Template design problem • For Francesca’s benefit • How else can I get a cat picture into my talk?
Basic CSP model • Assume number of templates is fixed • Variables • Pij = number of slots on template i for design j • Ri = run length for template i • Constraints • Sum_j Pij = s, number of slots on each template • Sum_i Pij * Ri >= dj, total production equals demand
Basic CSP model • Optimization problem • Introduce variable to minimize • Production = Sum_i Ri • Solved as sequence of decision problems Production < l1, Production < l2 … l1 set to minimum number of printings with 1 template
Symmetry • Does the model have any symmetry? • If so, how can we eliminate it?
Symmetry • The templates are indistinguishable and can be permuted • Swap all designs on one template with all those on a second template • Break this symmetry by distinguishing the templates • R1 <= R2 <= R3 …

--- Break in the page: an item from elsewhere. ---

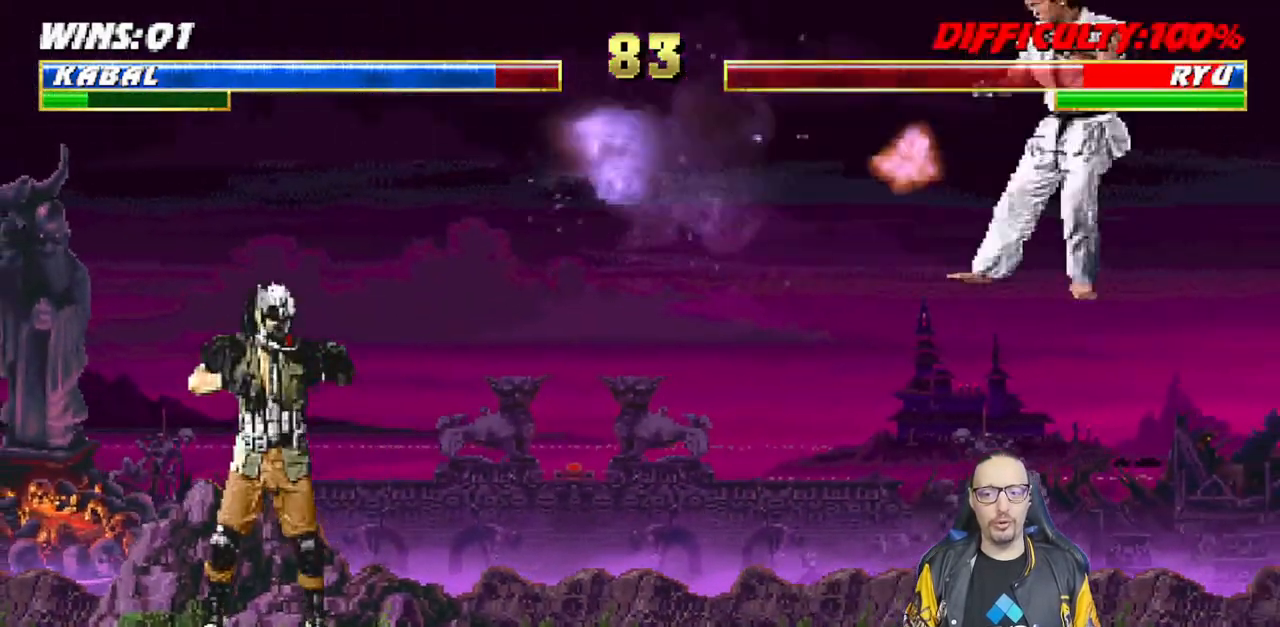
{"buttons": ["CIRCLE", "L1"], "left_stick": "center", "right_stick": "center", "events": [[183, "L1", "down"], [200, "DPAD_LEFT", "down"], [267, "CIRCLE", "down"], [400, "CIRCLE", "up"], [450, "CIRCLE", "down"], [483, "DPAD_LEFT", "up"]]}
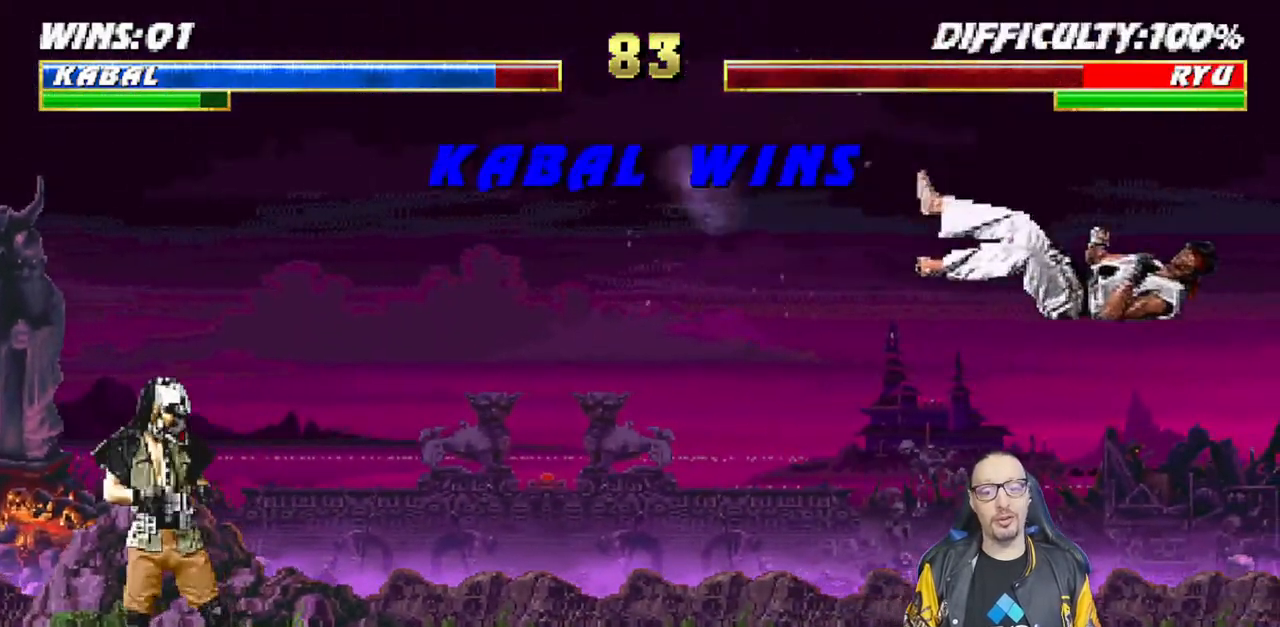
{"buttons": [], "left_stick": "center", "right_stick": "center", "events": [[17, "L1", "up"], [117, "CIRCLE", "up"]]}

Symmetry • Designs j, k with the same demand are indistinguishable • We can break this symmetry • [P1j,P2j,P3j,…] <lex [P1k,P2k,P3k,…] • Efficient GAC algorithm for lex ordering constraint
Sort of symmetry? • Symmetries can be subtle to spot! • Consider designs j and j’ with demand for j less than for j’ • Suppose we produce more of j than j’ • We could swap j and j’ and still have solution • Prevent this with constraint on production • Sum_i Pij Ri <= Sum_i Pij’ Ri
Implied constraints • We should always look for implied constraints we can add to model • Encourage constraint propagation
Implied constraints • 2 templates • R1+R2 = Production • R1 <= R2 • Hence R1 <= Production/2 R2 >= Production/2
Implied constraints • 3 templates • R1 + R2 + R3 = Production • R1 <= R2 <= R3 • Hence R1 <= Production/3 R2 <= Production/2 R3 >= Production/3 …
Solving choices • Variable ordering • As with Golomb ruler, assign variables to construct solution systematically • Assign all designs on one template before moving on to a second template • Encourages constraint propagation on runlength constraints
Performance • Basic model • Difficult to solve 2 or 3 template problems • Full model • Problem solved quickly • Can solve much larger problems than feasible with the basic model • Optimality can still be tough!
Conclusions • Basic model often obvious • To refine such a model we need: • Consider dual/combined models • Symmetries eliminated • Implied constraints • Variable ordering heuristics • Hopefully you can start to see patterns in what we do!